Despite these differences, we are currently left with little choice but to rely on the GCS to assess mental status and on the use of hyperosmolar agents to empirically treat cerebral edema in DKA. The trouble is that we do not have a clear answer as to whether mannitol or hypertonic saline is superior in decreasing ICP or reducing cerebral edema, or what differential effects these agents have on the brain in DKA. The best available evidence comes from the 2012 Pediatric Guidelines for Severe TBI which recommends the use of 3% hypertonic saline with Class II evidence (19). In-fact, the relationship between hyperosmolar agent and outcome may depend on the underlying neurological condition.
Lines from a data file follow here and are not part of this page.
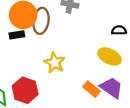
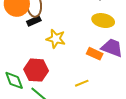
black rectangle: (17, 35) -> (34, 21), moved

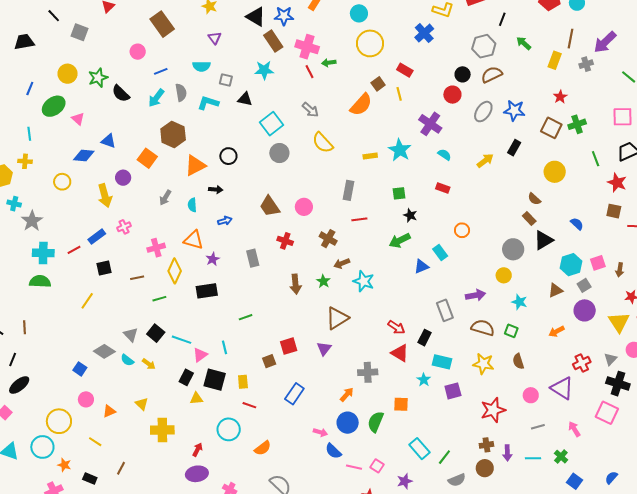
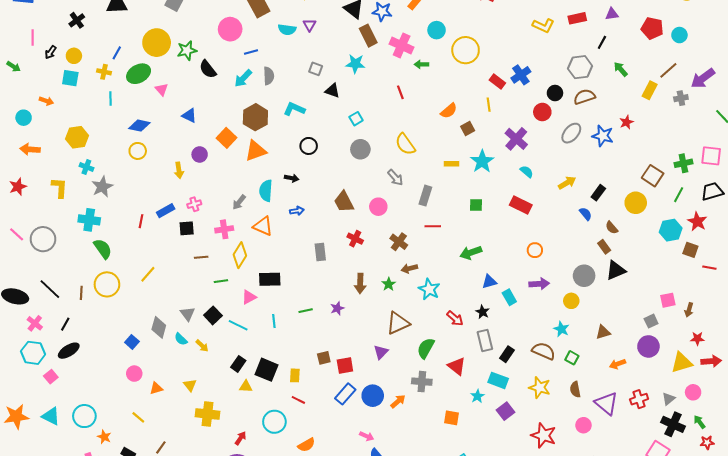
cyan circle: (359, 13) -> (437, 30), moved
blue cross: (424, 33) -> (521, 75), moved
brown line: (571, 39) -> (668, 70), turned 30
pink circle: (138, 52) -> (230, 29), size x1.5
cyan semicircle: (201, 66) -> (287, 30), moved
red line: (309, 72) -> (400, 92), moved
yellow circle: (68, 74) -> (157, 43), size x1.4
brown square: (378, 84) -> (468, 128), moved
red star: (560, 97) -> (626, 122), moved
cyan L-shape: (208, 103) -> (294, 109), moved
orange semicircle: (361, 105) -> (449, 111), size x0.7
gray arrow: (310, 110) -> (395, 178), moved
cyan square: (271, 124) -> (356, 119), size x0.6
green cross: (577, 124) -> (683, 163), moved
brown square: (551, 128) -> (653, 176), moved
black rectangle: (514, 148) -> (598, 193), moved
blue diamond: (84, 155) -> (139, 126), moved
green line: (596, 159) -> (679, 195), turned 42
yellow cross: (25, 161) -> (104, 72), moved
orange triangle: (195, 165) -> (256, 151), moved
red rectangle: (443, 188) -> (521, 205), size x1.5
yellow arrow: (105, 196) -> (179, 170), size x0.7
gray arrow: (165, 198) -> (239, 202), moved
cyan semicircle: (192, 205) -> (266, 191), size x1.5
black star: (410, 215) -> (483, 312), moved
blue semicircle: (577, 224) -> (586, 214), moved
red line: (74, 250) -> (141, 221), turned -56
cyan cross: (43, 253) -> (89, 220), moved
cyan rectangle: (440, 253) -> (509, 297), moved
purple star: (213, 259) -> (337, 308), moved
cyan hexagon: (571, 265) -> (671, 230), moved
black square: (104, 268) -> (187, 228), moved
green semicircle: (40, 281) -> (103, 249), turned 45
brown triangle: (555, 290) -> (603, 332), moved
purple arrow: (476, 295) -> (539, 284), moved
cyan star: (519, 302) -> (561, 329), moved
gray rectangle: (445, 310) -> (485, 340), moved
yellow triangle: (619, 322) -> (682, 363), turned 40
red arrow: (396, 327) -> (455, 318), moved
black rectangle: (424, 338) -> (507, 354), moved
red square: (289, 346) -> (345, 365), moved
cyan line: (224, 347) -> (274, 321), moved
gray diamond: (104, 351) -> (159, 327), turned 65
pink triangle: (200, 355) -> (249, 297), moved
purple triangle: (562, 388) -> (606, 403), moved
purple square: (453, 391) -> (506, 411), turned -30
red star: (493, 410) -> (544, 435), turned 30
yellow circle: (59, 421) -> (107, 284), moved
green semicircle: (376, 422) -> (426, 348), moved
blue circle: (348, 423) -> (373, 396), moved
For example, in one study of adult surgical patients undergoing craniotomy for a variety of conditions who were randomized to receive either 5mL/kg of 20% mannitol or 3% hypertonic saline, where normocapnia and euvolemia were maintained, Rozet and colleagues reported no difference in brain relaxation or arteriovenous lactate or increases in cerebrospinal fluid (CSF) lactate whereas 3% hypertonic saline was associated with higher CSF Na concentrations over time.(20) Moreover, mannitol and hypertonic saline differ in their cerebrovascular profiles which may impact changes in DKA differently than in other neurological conditions.
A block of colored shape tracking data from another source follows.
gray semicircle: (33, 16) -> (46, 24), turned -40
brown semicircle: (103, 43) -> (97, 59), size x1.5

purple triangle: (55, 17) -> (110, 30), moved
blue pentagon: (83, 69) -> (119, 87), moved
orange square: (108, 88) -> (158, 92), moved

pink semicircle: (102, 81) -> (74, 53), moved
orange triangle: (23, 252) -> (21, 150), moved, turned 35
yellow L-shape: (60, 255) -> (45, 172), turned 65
The present study by DeCourcey and colleagues reporting a 4 fold higher use of 3% hypertonic saline over the 11 year study period highlights the problem with empiric extrapolation of treatment from one disease state to another.(6) Contrary to their hypothesis that declining mortality in DKA may be due to the shift away from mannitol, the authors report higher mortality among patients who received 3% hypertonic saline even after adjustment for the propensity to receive this medication. While this study is not definitive in terms of answering the question relating hyperosmolar therapy with DKA related cerebral edema and/or mortality, DeCourcey et al offer food for thought in a number of areas pertaining to the treatment of DKA related cerebral edema. First, the study demonstrates a change in clinical practice in favor of hypertonic saline across the US, despite the absence of supporting evidence or guidelines. This change might not be problematic if hypertonic saline benefits DKA patients. However, this is not the case and the data are significant, especially given the overall decline in DKA related mortality, which may be due to change in other treatment or evaluation practices such as intravenous fluid administration or the use of standardized clinical care pathways.

The importance of DeCoursey’s study highlighting harm with the use of 3% hypertonic saline in DKA questions our clinical practice of empiric therapeutic extrapolation and addresses the need for critical evaluation of treatments in DKA from DKA patients, and not patients with other neurological conditions. The authors correctly point out that there continues to be scientific equipoise for efficacy in the use of the two hyperosmolar agents in DKA. Pending further clarification and studies, underlying differences between neurological conditions should be considered before empirically adopting treatments from one disease state (TBI) to another (DKA).